Reaching for the stars
As told to Alex Lo
He's famed in Hong Kong for helping design its contribution to space discovery - tools for the Mir space station and European Mars missions. Ng Tze-chuen recalls in our weekly series the highs and lows of 30 years working with celebrated scientists, battling bureaucracy . . . and being tailed by spies
The days leading up to Christmas of 2003 were the most exciting of my life. The Mars Express orbiter had arrived weeks before and was circling the planet; it was about to release the landing probe Beagle 2.
For the first time, I was sure that my baby - the sampling tools - would touch the soil of another planet. Whether they would be in one piece was another question.
Our team was so excited about the prospect of Hong Kong-made sampling tools making history on Martian soil.
On Christmas Day, all our team members crowded into the Polytechnic University's industrial centre where our Martian tools were made. The European Space Station was broadcasting Beagle's landing live on the internet.
It was hard to conceal my anxiety while our colleagues were preparing to open champagne.
The Beagle was programmed to beam back as a signal a nice little nine-note composition by British rock group Blur as a sign it had landed safely. It took 20 minutes for electronic signals to travel between Earth and Mars. Instead the ether carried only static.

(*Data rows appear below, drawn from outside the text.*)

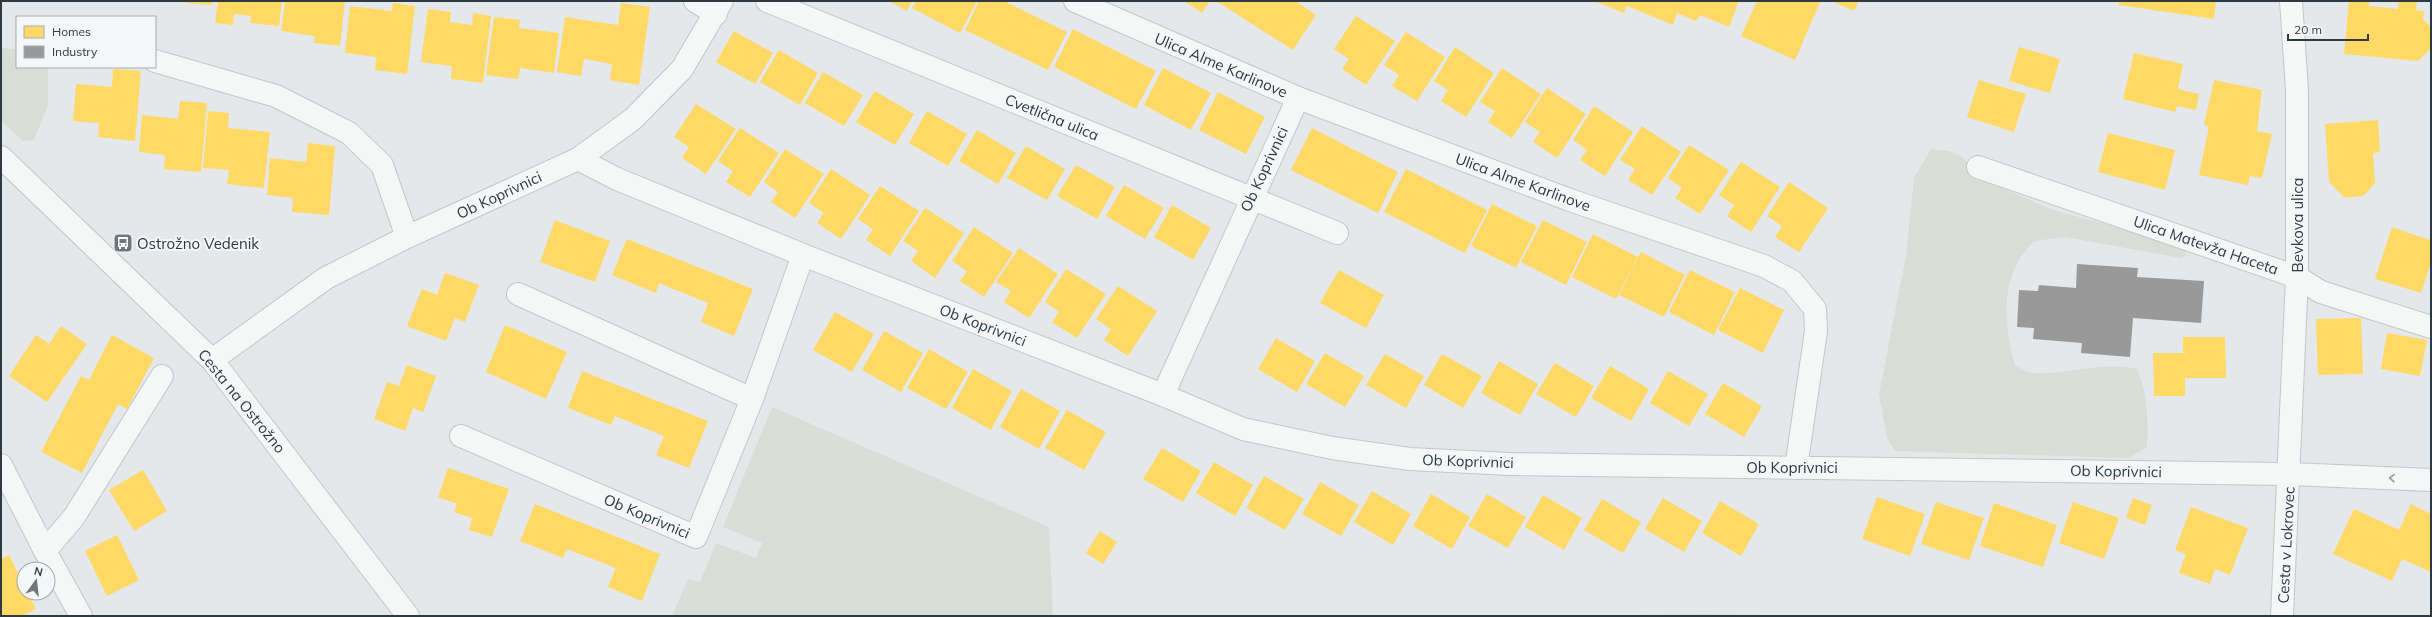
<svg xmlns="http://www.w3.org/2000/svg" width="2432" height="617" font-family="Mulish,sans-serif">
	<style>
		.green { fill: #d8ddd6 }
		.homes { fill: #ffd966 }
		.industry { fill: #999 }
		.lines { fill: none; stroke-linecap: round; stroke-linejoin: round }
		.minor-casing { stroke: #c3c6c8; stroke-width: 24 }
		.minor { stroke: #f5f6f6; stroke-width: 22 }
		.oneway { stroke: #91989c }
		.labels { text-anchor: middle; dominant-baseline: central; stroke-width: 4; stroke-linejoin: round; paint-order: stroke }
		.street-label { font-size: 15px; fill: #2d3a42; stroke: #f4f7f8 }
		.poi-label { font-size: 15px; fill: #2d3a42; stroke: #f4f7f8; text-anchor: start }
	</style>
	<rect width="100%" height="100%" fill="#e5e8ea"/>
	<g class="green">
		<path d="M1 48 17 49V67H48V105L34 140 23 141 1 121Z"/>
		<path d="M1931 149 1949 151 1961 156 1983 180 2053 210 2139 233 2178 246 2186 251 2185 256 2181 258 2065 237 2034 241C2029 247 2023 253 2019 260 2000 292 2006 331 2015 365 2020 368 2027 372 2032 373 2068 375 2101 361 2137 369 2148 394 2148 420 2147 447L2129 458 1895 451 1887 438 1879 394 1906 256 1914 178Z"/>
		<path d="M772 407 1049 527 1053 616H672L688 579 700 582 716 543 756 558 762 543 723 527Z"/>
		<path d="M1701 614 1832 616H1579Z"/>
	</g>
	<g class="homes">
		<path d="M186 1H213L212 5 186 3Z"/>
		<path d="M218 1H282L279 26 250 23 251 16 234 14 233 25 215 23Z"/>
		<path d="M285 1H345L340 46 314 43 315 36 281 31Z"/>
		<path d="M888 1H912L907 11Z"/>
		<path d="M916 1H977L960 33 912 8Z"/>
		<path d="M979 1H1004L1067 32 1048 70 965 30Z"/>
		<path d="M1184 1H1210L1202 13Z"/>
		<path d="M1216 1H1295L1316 15 1293 50Z"/>
		<path d="M1594 1H1739L1729 27 1700 15 1696 21 1677 13 1673 25 1627 6 1624 13Z"/>
		<path d="M1757 1 1820 2 1795 60 1741 36Z"/>
		<path d="M1831 1H1859L1854 11Z"/>
		<path d="M2119 1H2216L2214 19 2119 5Z"/>
		<path d="M2349 1H2369V6L2398 9 2399 1H2417L2416 10 2424 11 2423 20 2431 27 2430 49 2418 61 2344 54Z"/>
		<path d="M393 3 415 6 407 74 375 70 376 57 345 53 350 6 392 11Z"/>
		<path d="M621 3 650 7 639 85 610 80 612 64 584 59 581 76 557 72 565 17 618 25Z"/>
		<path d="M428 9 451 12 450 22 472 25 473 13 491 16 483 83 451 79 452 66 421 62Z"/>
		<path d="M1356 16 1395 41 1366 85 1342 69 1349 59 1334 49Z"/>
		<path d="M494 17 520 20 519 28 559 33 554 73 520 68 518 79 486 75Z"/>
		<path d="M1073 29 1156 71 1136 109 1054 67Z"/>
		<path d="M734 31 773 53 755 84 716 62Z"/>
		<path d="M1406 32 1445 57 1417 101 1392 86 1399 75 1384 65Z"/>
		<path d="M1455 47 1494 73 1466 117 1441 101 1448 90 1434 81Z"/>
		<path d="M2019 47 2060 59 2050 93 2009 81Z"/>
		<path d="M779 50 818 73 800 105 760 82Z"/>
		<path d="M2134 53 2183 64 2178 89 2199 94 2196 110 2177 106 2175 112 2123 99Z"/>
		<path d="M1163 68 1211 93 1191 130 1144 105Z"/>
		<path d="M1502 68 1541 94 1512 138 1488 122 1495 111 1480 102Z"/>
		<path d="M113 69 141 71 135 141 98 137 99 123 73 121 76 84 112 87Z"/>
		<path d="M823 72 863 95 844 126 805 103Z"/>
		<path d="M1979 80 2026 94 2014 132 1967 117Z"/>
		<path d="M2214 80 2262 90 2257 131 2272 134 2262 178 2250 176 2248 185 2199 175 2209 127 2204 125Z"/>
		<path d="M1547 88 1586 114 1557 158 1533 142 1540 132 1525 122Z"/>
		<path d="M875 91 914 114 895 145 856 122Z"/>
		<path d="M1218 92 1265 117 1246 154 1199 130Z"/>
		<path d="M180 101 207 103 201 172 164 169 165 155 139 152 142 115 178 119Z"/>
		<path d="M696 104 736 129 706 174 682 158 689 147 674 137Z"/>
		<path d="M1594 106 1633 132 1605 176 1580 160 1587 150 1573 140Z"/>
		<path d="M208 111 229 113 228 128 270 132 264 188 227 184 229 170 203 168Z"/>
		<path d="M927 111 967 134 948 166 909 143Z"/>
		<path d="M2378 120 2380 152 2373 153 2375 183 2363 196 2345 198 2329 182 2325 124Z"/>
		<path d="M1642 126 1681 152 1652 195 1628 180 1635 169 1620 160Z"/>
		<path d="M740 128 779 153 750 197 726 182 733 171 718 161Z"/>
		<path d="M1312 128 1398 172 1378 213 1291 170Z"/>
		<path d="M977 130 1016 153 998 184 959 161Z"/>
		<path d="M2108 133 2175 150 2165 190 2098 172Z"/>
		<path d="M308 143 335 146 329 215 292 212 293 198 267 195 270 158 306 162Z"/>
		<path d="M1689 145 1729 170 1700 214 1675 198 1682 188 1668 178Z"/>
		<path d="M1026 146 1065 169 1047 200 1007 178Z"/>
		<path d="M785 149 824 174 795 218 771 202 778 192 764 182Z"/>
		<path d="M1741 162 1780 187 1751 232 1727 216 1734 205 1719 195Z"/>
		<path d="M1076 165 1115 187 1097 219 1057 196Z"/>
		<path d="M831 169 870 195 841 239 817 223 824 213 809 203Z"/>
		<path d="M1406 169 1487 210 1465 253 1384 212Z"/>
		<path d="M1789 182 1828 208 1799 252 1775 237 1782 226 1767 216Z"/>
		<path d="M1124 185 1164 208 1145 239 1106 216Z"/>
		<path d="M880 186 919 211 890 256 866 240 873 229 858 219Z"/>
		<path d="M1492 204 1537 226 1516 268 1471 246Z"/>
		<path d="M1172 205 1211 228 1193 260 1154 237Z"/>
		<path d="M925 208 964 233 935 278 911 261 918 251 903 241Z"/>
		<path d="M555 220 610 241 595 282 540 262Z"/>
		<path d="M1543 220 1587 242 1566 285 1521 262Z"/>
		<path d="M974 227 1013 253 984 297 960 281 967 271 952 261Z"/>
		<path d="M2392 227 2429 240 2431 233V262L2421 293 2375 279Z"/>
		<path d="M1593 234 1638 257 1616 299 1572 277Z"/>
		<path d="M627 239 753 289 734 336 701 322 708 303 659 283 656 293 612 275Z"/>
		<path d="M1019 248 1058 274 1029 318 1004 302 1011 291 996 282Z"/>
		<path d="M1641 252 1685 275 1664 317 1619 295Z"/>
		<path d="M1066 269 1106 294 1077 338 1052 322 1059 312 1045 302Z"/>
		<path d="M1339 270 1384 295 1366 328 1320 303Z"/>
		<path d="M1690 270 1735 292 1714 335 1669 312Z"/>
		<path d="M445 273 479 285 465 322 455 318 446 341 407 326 422 289 437 295Z"/>
		<path d="M1118 286 1157 311 1128 356 1104 340 1111 329 1096 319Z"/>
		<path d="M1740 288 1784 310 1763 353 1718 330Z"/>
		<path d="M835 312 874 334 852 372 813 350Z"/>
		<path d="M2361 318 2363 374 2318 375 2316 319Z"/>
		<path d="M505 325 567 352 546 399 486 372Z"/>
		<path d="M61 326 87 344 47 402 9 376 36 335 49 344Z"/>
		<path d="M884 331 923 353 901 392 862 370Z"/>
		<path d="M2387 333 2427 340 2420 376 2381 369Z"/>
		<path d="M112 335 154 358 127 409 118 404 82 473 41 452 81 376 89 380Z"/>
		<path d="M2183 337H2225L2226 378H2185V396H2154L2153 353H2183Z"/>
		<path d="M1276 338 1315 361 1297 392 1258 369Z"/>
		<path d="M929 349 968 372 946 409 907 388Z"/>
		<path d="M1325 353 1364 376 1345 407 1306 384Z"/>
		<path d="M1385 354 1424 376 1406 408 1366 385Z"/>
		<path d="M1442 354 1482 376 1463 408 1424 385Z"/>
		<path d="M1499 361 1538 384 1520 415 1481 393Z"/>
		<path d="M1555 363 1594 386 1576 417 1536 394Z"/>
		<path d="M407 365 436 376 423 412 413 408 405 431 374 419 387 382 399 386Z"/>
		<path d="M1610 366 1649 389 1631 421 1591 398Z"/>
		<path d="M973 369 1012 391 991 430 952 408Z"/>
		<path d="M582 371 708 421 689 468 656 455 664 436 615 416 611 425 568 408Z"/>
		<path d="M1668 371 1708 394 1689 426 1650 403Z"/>
		<path d="M1723 383 1762 406 1744 437 1705 414Z"/>
		<path d="M1021 389 1060 411 1039 449 1000 427Z"/>
		<path d="M1067 410 1106 432 1084 470 1045 448Z"/>
		<path d="M1162 448 1201 471 1183 502 1143 479Z"/>
		<path d="M1214 462 1253 485 1235 516 1196 493Z"/>
		<path d="M448 468 509 489 492 537 469 530 472 518 454 512 457 504 438 497Z"/>
		<path d="M143 470 167 511 134 531 109 490Z"/>
		<path d="M1264 476 1304 499 1285 530 1246 508Z"/>
		<path d="M1320 482 1359 505 1341 536 1302 514Z"/>
		<path d="M1372 491 1411 514 1393 545 1354 522Z"/>
		<path d="M1431 494 1470 517 1452 549 1413 526Z"/>
		<path d="M1487 494 1526 517 1508 548 1468 526Z"/>
		<path d="M1543 495 1582 518 1564 550 1525 527Z"/>
		<path d="M1877 497 1925 514 1910 556 1862 539Z"/>
		<path d="M1663 498 1702 521 1684 552 1645 529Z"/>
		<path d="M2133 498 2152 505 2145 525 2126 518Z"/>
		<path d="M1602 499 1641 522 1623 553 1584 530Z"/>
		<path d="M1720 501 1759 524 1741 556 1702 533Z"/>
		<path d="M1936 502 1984 518 1969 560 1921 544Z"/>
		<path d="M2073 502 2119 518 2104 559 2059 543Z"/>
		<path d="M1994 503 2057 525 2043 567 1980 546Z"/>
		<path d="M535 504 660 554 642 601 608 587 616 568 567 549 563 558 520 541Z"/>
		<path d="M2411 504 2431 514V572L2402 559 2392 581 2333 554 2354 509 2399 530Z"/>
		<path d="M2191 507 2248 528 2230 575 2215 569 2210 584 2179 573 2186 554 2175 550Z"/>
		<path d="M1100 531 1117 542 1103 564 1086 553Z"/>
		<path d="M117 535 139 580 107 596 85 551Z"/>
		<path d="M9 555 24 585V593H28L36 609 22 616H1V559Z"/>
	</g>
	<path class="industry" d="M2077 264 2138 268 2137 277 2204 281 2201 323 2133 318 2130 357 2081 353 2082 343 2033 339 2034 328 2017 327 2019 290 2038 291 2039 285 2076 288Z"/>
	<g class="lines">
		<g class="minor-casing">
			<g id="minor">
				<path d="M695 1 716 14"/>
				<path d="M767 1 1337 233"/>
				<path d="M1075 1 1298 98 1570 200 1764 266 1792 281 1815 309 1816 331 1796 468"/>
				<path d="M155 61 276 96 349 133 382 165 407 237"/>
				<path d="M1 157 212 360 408 616"/>
				<path d="M578 159 633 119 682 69 722 1"/>
				<path d="M1978 167 2297 277 2321 292 2431 327"/>
				<path d="M518 294 752 399"/>
				<path d="M212 360 326 278 407 237 578 159 617 179 803 255 1163 395 1243 429 1332 448 1410 459 1510 464 2290 474 2431 480"/>
				<path d="M1163 395 1298 98"/>
				<path d="M461 436 696 537 752 399 803 255"/>
				<path d="M1 465 45 551 81 616"/>
				<path d="M45 551 74 517 162 376"/>
				<path d="M2282 616 2297 277V90L2291 1"/>
			</g>
		</g>
		<use href="#minor" class="minor"/>
	</g>
	<defs><path id="oneway-chevron" d="M-2-3.5L2.5 0L-2 3.5" fill="none" stroke-width="1.6" stroke-linecap="round" stroke-linejoin="round"/></defs>
	<use class="oneway" href="#oneway-chevron" transform="translate(2392 478) rotate(-178)"/>
	<defs>
		<g id="bus-square" transform="scale(1)"><rect x="-9" y="-9" width="18" height="18" rx="4" fill="#6d777d" stroke="#f4f7f8"/><path d="M-5-6H5V4H4V6H2V4H-2V6H-4V4H-5ZM-3.5-4V0h7V-4ZM-3.5 1.2v1.5H-2V1.2ZM2 1.2v1.5H3.5V1.2Z" fill="#fff"/></g>
	</defs>
	<g fill-rule="evenodd">
		<use href="#bus-square" x="123" y="243"/>
	</g>
	<g class="labels">
		<g class="street-label">
			<text transform="translate(1221 65) rotate(23)">Ulica Alme Karlinove</text>
			<text transform="translate(1052 117) rotate(22)">Cvetlična ulica</text>
			<text transform="translate(1264 169) rotate(-65)">Ob Koprivnici</text>
			<text transform="translate(1523 182) rotate(20)">Ulica Alme Karlinove</text>
			<text transform="translate(499 195) rotate(-25)">Ob Koprivnici</text>
			<text transform="translate(2297 225) rotate(-90)">Bevkova ulica</text>
			<text transform="translate(2206 245) rotate(19)">Ulica Matevža Haceta</text>
			<text transform="translate(983 325) rotate(21)">Ob Koprivnici</text>
			<text transform="translate(242 401) rotate(51)">Cesta na Ostrožno</text>
			<text transform="translate(1468 461) rotate(2)">Ob Koprivnici</text>
			<text x="1792" y="467">Ob Koprivnici</text>
			<text transform="translate(2116 471) rotate(1)">Ob Koprivnici</text>
			<text transform="translate(647 516) rotate(23)">Ob Koprivnici</text>
			<text transform="translate(2286 545) rotate(-87)">Cesta v Lokrovec</text>
		</g>
		<g class="poi-label">
			<text x="137" y="243">Ostrožno Vedenik</text>
		</g>
	</g>
	<rect width="2432" height="617" fill="none" stroke="#2d3a42" stroke-width="4"/>
	<rect x="16" y="16" width="140" height="52" fill="#f4f7f8" stroke="#a4abaf"/>
	<rect x="24" y="26" width="20" height="12" fill="#ffd966" stroke="#a4abaf"/>
	<text x="52" y="36" font-size="12" fill="#2d3a42">Homes</text>
	<rect x="24" y="46" width="20" height="12" fill="#999999" stroke="#a4abaf"/>
	<text x="52" y="56" font-size="12" fill="#2d3a42">Industry</text>
	<g transform="translate(36 581) rotate(15)"><circle r="19" fill="#f4f7f8" stroke="#a4abaf"/>
	<path d="M0-3L7 15L0 10L-7 15Z" fill="#6d777d"/>
	<text y="-6" font-size="11" font-weight="bold" text-anchor="middle" fill="#2d3a42">N</text>
	</g>
	<path d="M2288 34v6h80v-6" fill="none" stroke="#2d3a42" stroke-width="2"/>
	<text x="2294" y="34" font-size="12" fill="#2d3a42" stroke="#f4f7f8" stroke-width="3" paint-order="stroke">20 m</text>
</svg>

There was still hope in the following weeks as some of the world's most powerful radio telescopes and two Mars orbiters - one from the American space agency, Nasa - were scanning for signs of the Beagle, but the chances of recovering the space probe grew dimmer with each passing day.
Something went wrong in the entry-descent-landing sequence. Beagle 2 landed on the side of a meteorite crater.
Later, the orbiters took pictures of shades and craters in Isidis Planitia, a low plain inside a very old giant crater on Mars, where Beagle 2 crash-landed north of the equator on the eastern side of the planet. Analysts believe they were the probe's debris and impact created from the crash.
This was in contrast to Nasa's successful landing of the Spirit rover on Mars, its fourth since the 1970s. This was followed shortly by another rover, Opportunity.
Overnight, Colin Pillinger, the father of the British-made Beagle 2, turned from a national hero to scapegoat in Britain.
Considering the nature and budgetary constraints of the entire Beagle project, its chances of success were always slim.
The spacecraft's computer program essentially had to complete complex sequences automatically after being detached from Mars Express until its hatch opened on landing. Beagle 2 had to carry an entire exobiology lab under a severely restricted payload.
It had no retrorocket to slow down the landing impact. Mars has an ultra-thin atmosphere. Beagle 2 was detached from its mother ship by an explosive bolt, cutting through the atmosphere at a critical angle - entering the Martian atmosphere at 5km per second - before its onboard computer went autopilot.
A commission of inquiry in Britain claimed the management of Beagle was faulty. Without naming names, at least in the published summery of its findings, everyone knew it was laying at least part of the blame on Professor Pillinger.
Professor Pillinger has rejected suggestions that the Beagle 2 project management was to blame.
The fault, as I saw it, came down to money, or the lack of it, from the start.
In any Mars mission, payload and money are the two critical issues. Beagle 2 could not afford a retrorocket yet it was packed with highly sensitive equipment.
By contrast, Nasa could afford to send engineers around the world to shop for top-of-the-line parts for its retrorocket, dismantle and examine them for the best performance. Their rovers did not have unlimited budgets, but they were many times higher than the money the British raised.
Despite the failure, the British had done a great job in showing the world that it was possible to build a small efficient exobiological laboratory on a shoestring budget and lowest payload.
This will offer valuable lessons for the upcoming Russian mission to the Martian moon Phobos, China's Chang'e project to the Moon, the Europeans' ExoMars project - and perhaps Beagle 3? We are hoping to take part in these missions, with our expertise in designing advanced sampling tools.
Meanwhile, with our hi-tech 'chopsticks' buried on Mars, maybe after a few billion years, some Martians will pick them up and learn to eat the Chinese way!